In the past decade, this has included donating to create forests carrying the name of their favorite group or idol, creating donation drives, and elevating campaigns promoted by celebrities. “While altruism is definitely a motivation for these campaigns, it’s also an act of goodwill and positive publicity for fans’ favorite artists,” Chaney adds.
This all reached critical mass in the US with the emergence of protests over the killing of George Floyd in Minneapolis. Two days before K-pop stans took down the Dallas police app, fans of Blackpink, a South Korean girl group that regularly breaks streaming records, organized a campaign to stop a Twitter hashtag related to the group’s collaboration with Lady Gaga from trending, instead opting to amplify #blacklivesmatter.
But some stans, and the academics who study them, say that while it’s great to see fans use these platforms for good, the rapid veneration is overshadowing the more complex dynamics underlying K-pop fandom.

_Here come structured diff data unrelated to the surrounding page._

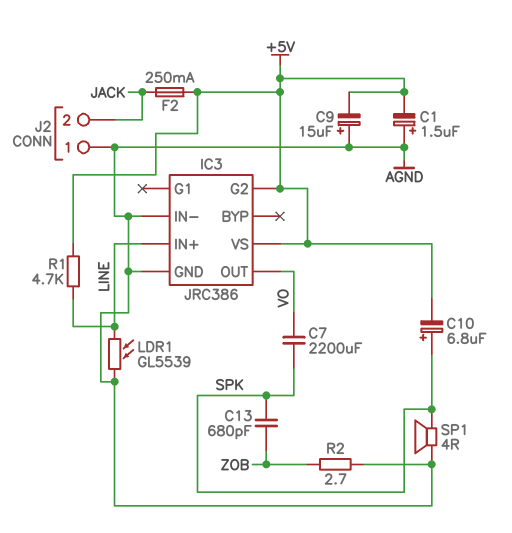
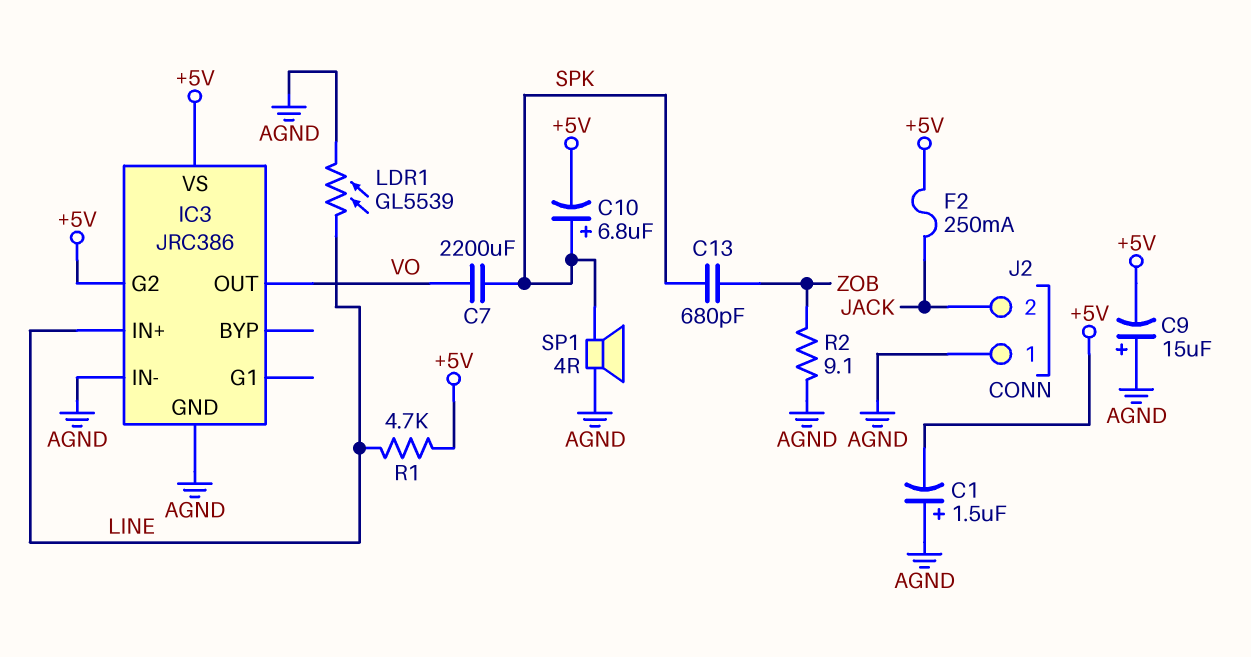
R2: 2.7 (AGND, ZOB) -> 9.1 (AGND, ZOB)

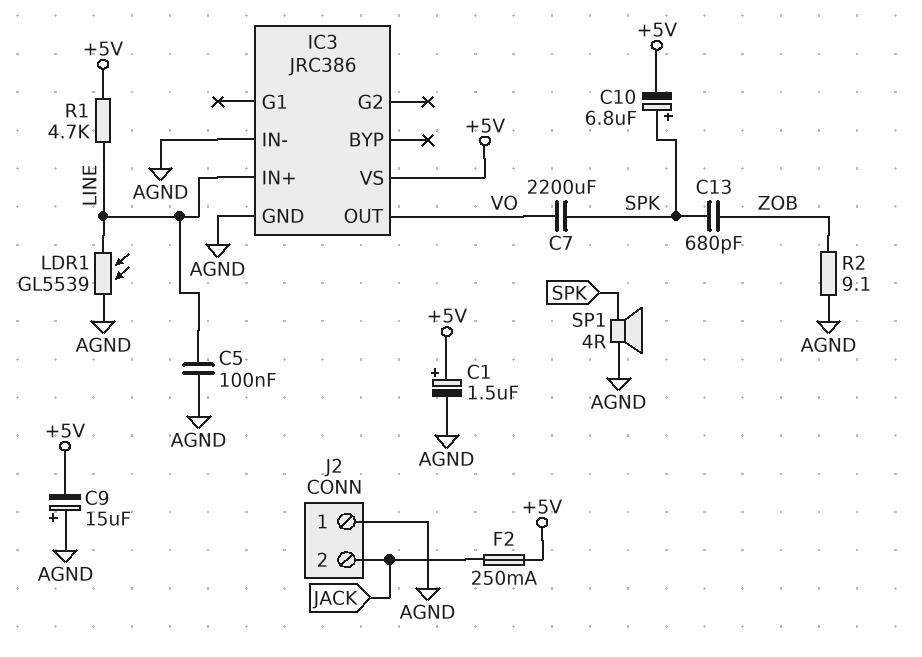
C1: 1.5uF (plus AGND, minus +5V) -> 1.5uF (plus +5V, minus AGND)
C5: none -> 100nF (AGND, LINE)
IC3 pin G2: +5V -> none

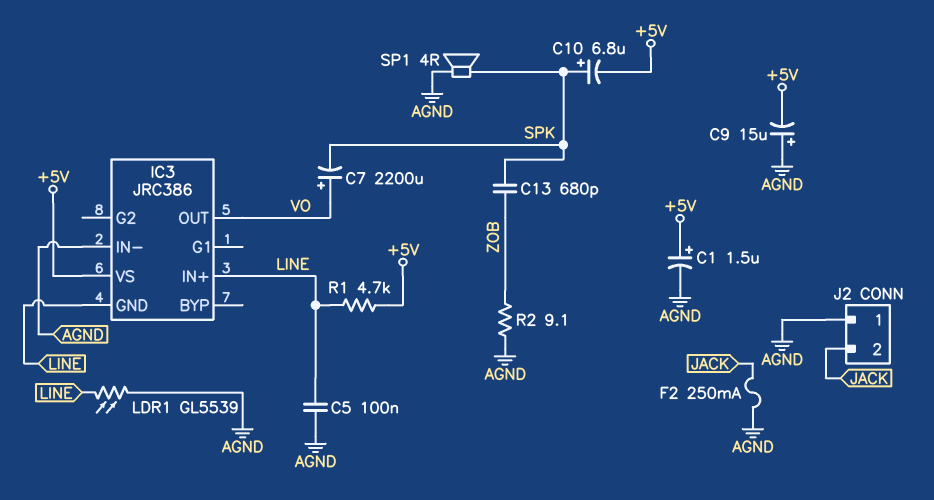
C7: 2200uF (SPK, VO) -> 2200uF (plus VO, minus SPK)
F2: 250mA (+5V, JACK) -> 250mA (AGND, JACK)
IC3 pin GND: AGND -> LINE

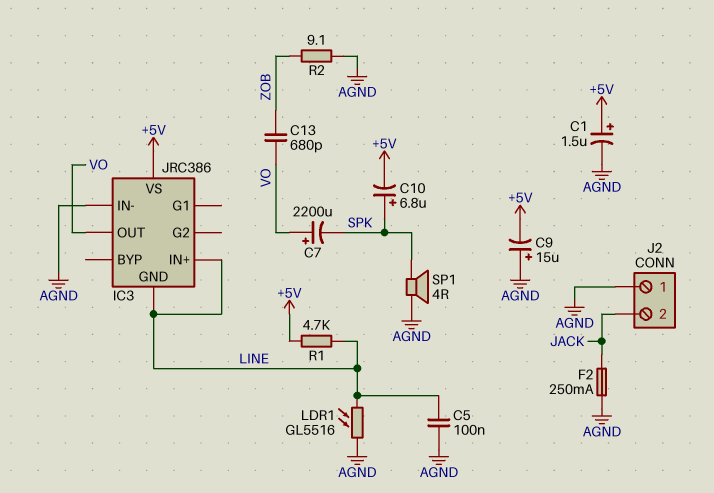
C13: 680pF (SPK, ZOB) -> 680pF (VO, ZOB)
LDR1: GL5539 (AGND, LINE) -> GL5516 (AGND, LINE)

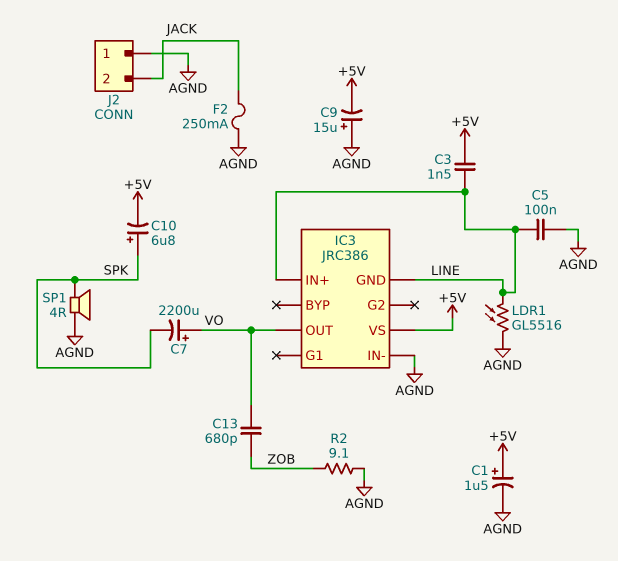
C3: none -> 1.5nF (+5V, LINE)
R1: 4.7k (+5V, LINE) -> none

And, they say, the newfound reputation for anti-racist heroism largely ignores the voices of black K-pop fans, who have struggled with racism and harassment within the community.
“For a lot of black fans, including myself, to see white K-pop fans get praised and credited in the media for anti-racist activism, while black fans have faced (and will continue to face) anti-black harassment online for spearheading these conversations, feels like a punch in the gut–that we are being used for our social currency and then discarded,” Chaney says.

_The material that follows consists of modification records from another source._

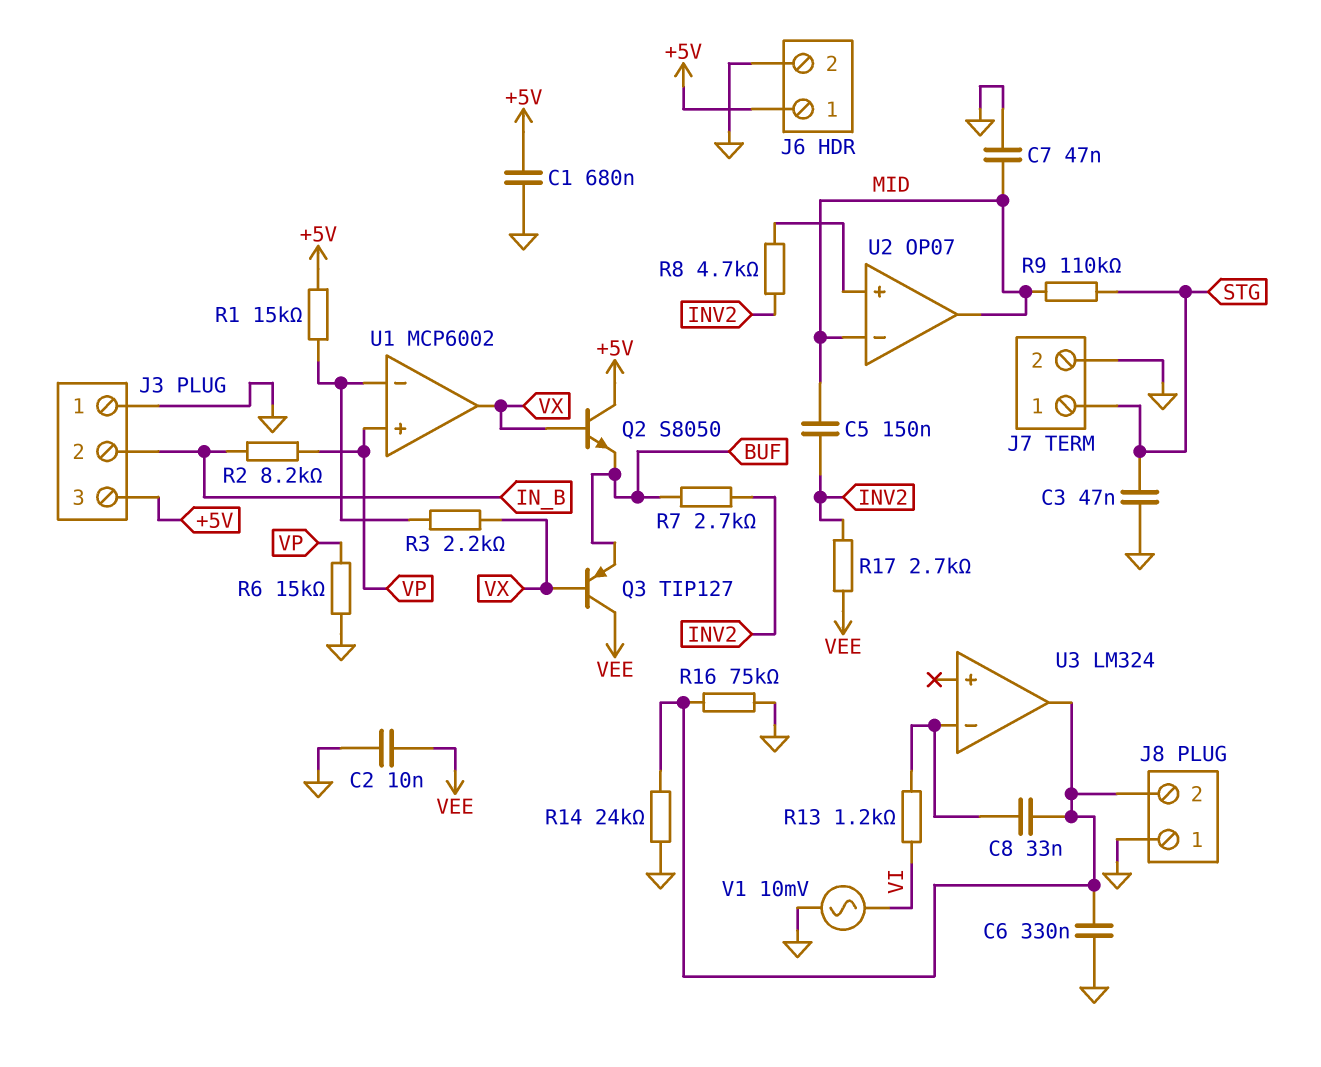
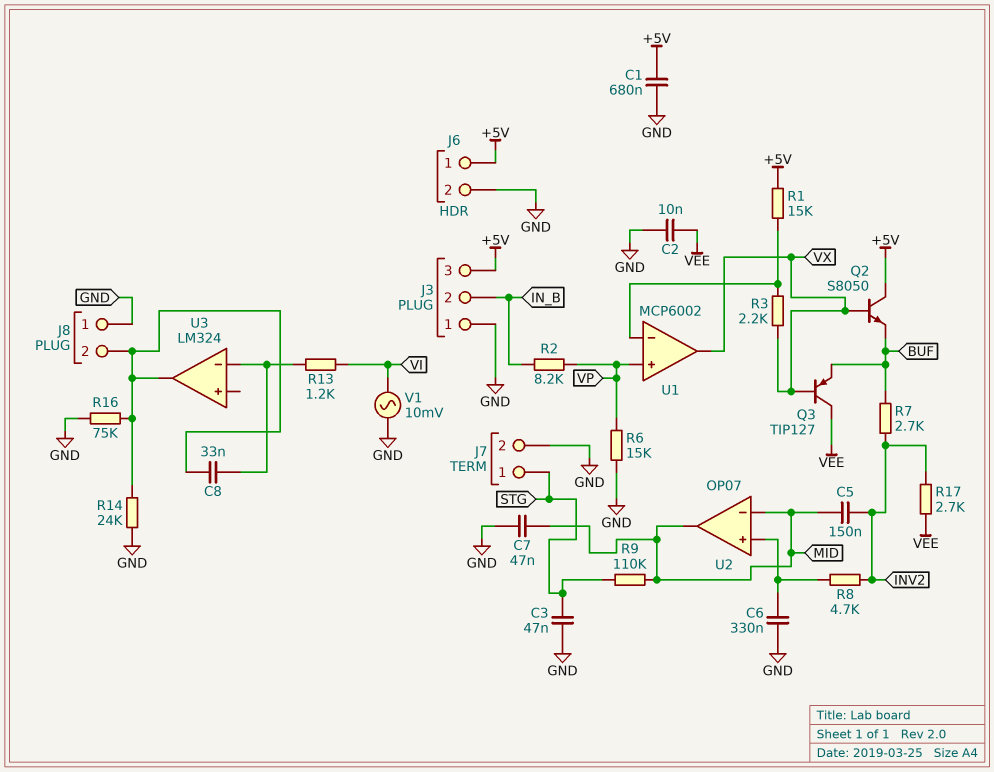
C6: 330nF (GND, J8/2) -> 330nF (GND, U2/in+)

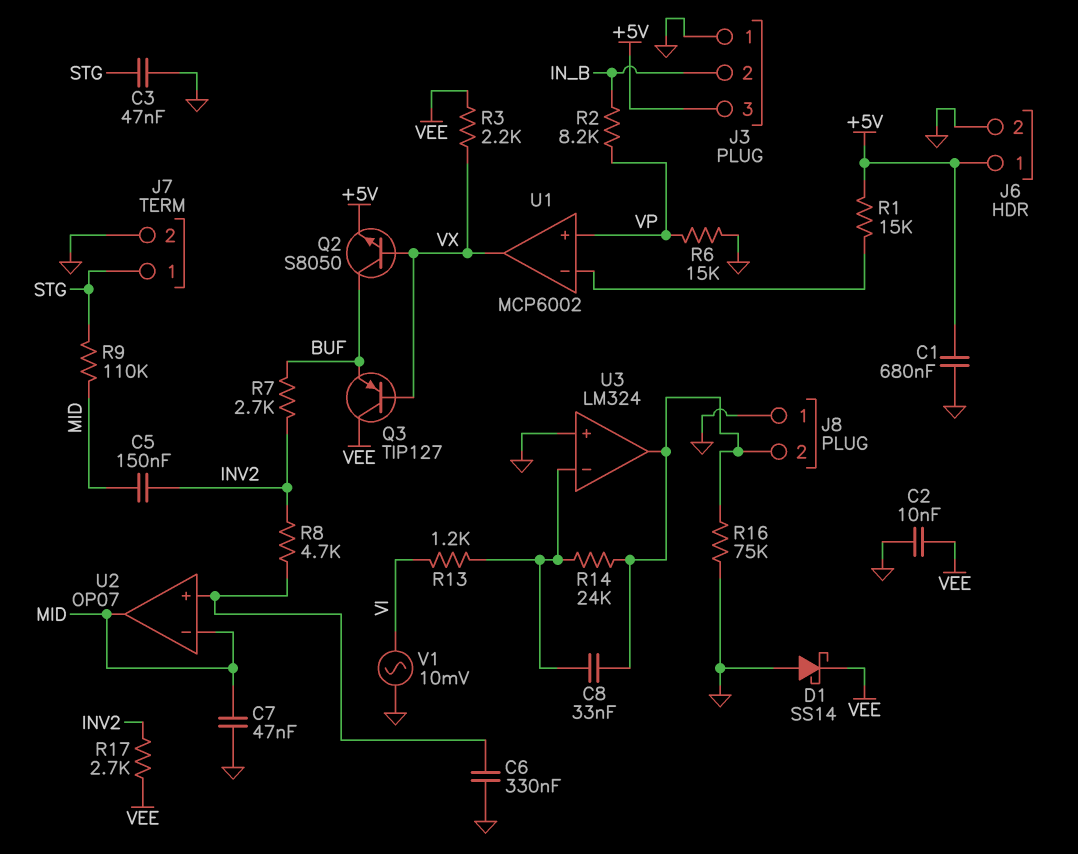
D1: none -> schottky SS14 (A GND, K VEE)
Q2: NPN S8050 (B VX, C +5V, E BUF) -> NPN S8050 (B VX, C BUF, E +5V)
R3: 2.2k (U1/in-, VX) -> 2.2k (VEE, VX)
R14: 24k (GND, J8/2) -> 24k (J8/2, U3/in-)
U3 pin in+: none -> GND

For example, as K-pop’s activism was attracting international news coverage, there was also a harassment campaign targeting fans who were calling out Suga, a member of BTS, an enormously popular K-pop group. They were concerned about a song on a new mixtape in which he sampled the voice of cult leader Jim Jones, whose victims were overwhelmingly black. A lot of black fans were expressing themselves on Twitter and, as a consequence, getting harassed and doxxed by other fans who didn’t want them to say negative things about their favorite artist, says Tamar Herman, a pop culture contributor for Billboard.
BTS itself also remained silent on Black Lives Matter, even as other groups were taking their fans’ lead and making public statements supporting the protests. Finally, on Thursday, the official BTS account tweeted about it.